Describe an IV placement and central line dressing change
An IV is a small, soft tube placed inside a vein in your hand or arm. It can also be called an “intravenous line.” An IV will help your body get medicine and fluids.
A central line is a long, thin tube that carries medicine, fluids, and nutrients to your body. It is important to keep this tube clean and dry by changing the bandage or “dressing” that covers the line.
Before the IV placement
You know better than anyone how and when to set your child up for success! We’ve provided some guidance around when it is best to discuss your upcoming appointment.
2 to 3 years old
Tell your child immediately before the visit.
“Your nurse is going to put a small tube in your arm or hand today.
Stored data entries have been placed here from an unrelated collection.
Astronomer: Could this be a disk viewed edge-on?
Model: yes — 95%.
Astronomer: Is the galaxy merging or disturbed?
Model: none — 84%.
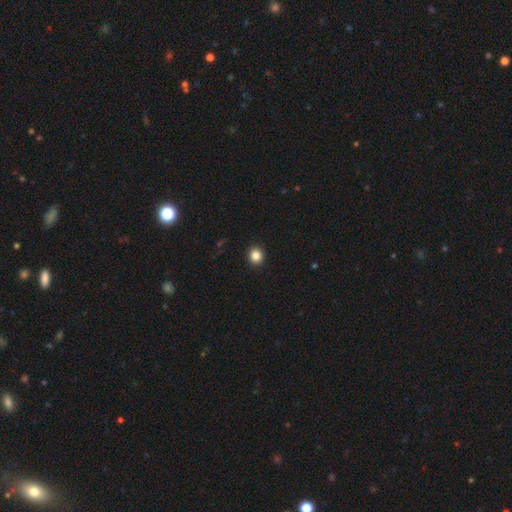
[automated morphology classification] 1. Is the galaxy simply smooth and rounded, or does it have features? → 85% smooth, 11% star or artifact, 5% featured or disk.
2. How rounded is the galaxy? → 75% round, 24% in between, 1% cigar-shaped.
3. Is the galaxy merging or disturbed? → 92% none, 5% minor disturbance, 2% major disturbance, 1% merger.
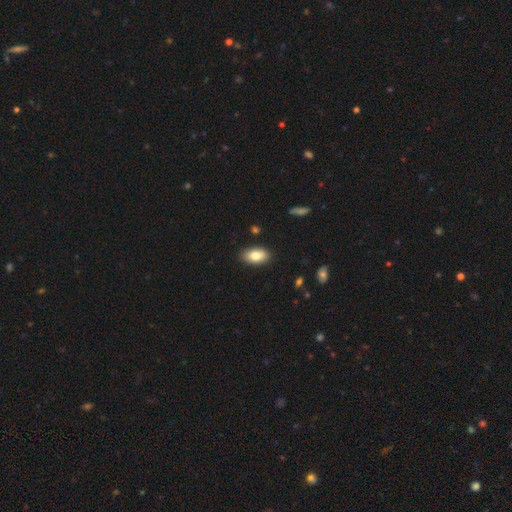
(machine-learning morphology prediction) Smooth or featured?
  - smooth: 81% *
  - featured or disk: 12%
  - star or artifact: 7%
How rounded?
  - in between: 93% *
  - round: 5%
  - cigar-shaped: 2%
Merging?
  - none: 88% *
  - minor disturbance: 9%
  - major disturbance: 2%
  - merger: 1%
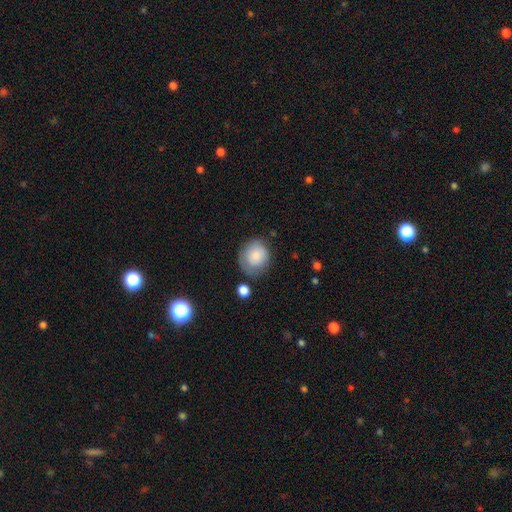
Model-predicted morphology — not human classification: Overall: smooth (80%). How rounded: round (80%). Merging: none (64%).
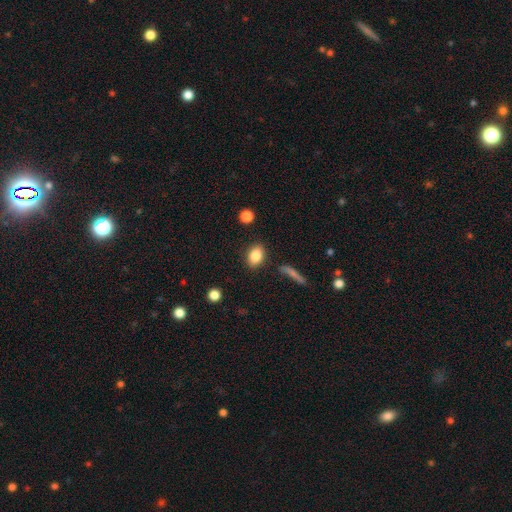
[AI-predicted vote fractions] The model was most divided on "how rounded": in between: 73%, round: 25%, cigar-shaped: 3%. More confident: merging — none (85%); smooth or featured — smooth (85%).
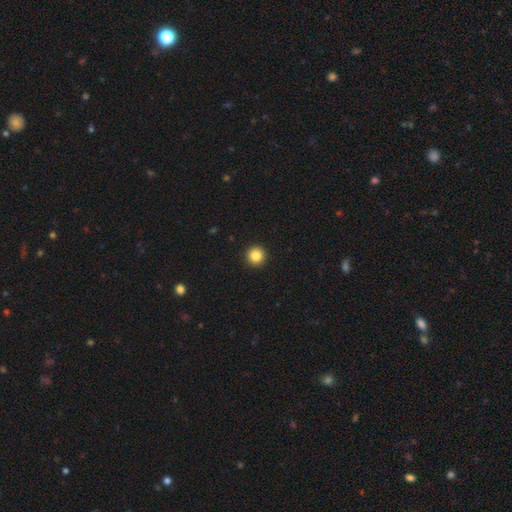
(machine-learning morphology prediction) Overall: smooth (84%). How rounded: round (96%). Merging: none (94%).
While this is happening, do you want to read a book or watch a show?”
4 to 9 years old
Start the conversation a day or two before the visit.
“Your nurse is going to place a small tube inside a vein in your arm or hand. You may feel a quick pinch. During your IV placement, do you want to watch or look away?”
10+ years old
Days before, talk to your child about getting an IV.
“Your nurse is going to place an IV, or a small tube, inside a vein in your hand or arm. You may feel a quick pinch. What do you want to bring to the appointment? Do you have any questions?”
Before the central line dressing change
2 to 3 years old
Tell your child immediately before the procedure.
“The doctor is going to change your bandage today to keep it clean.”
4 to 9 years old
Start the conversation a day or two before the procedure.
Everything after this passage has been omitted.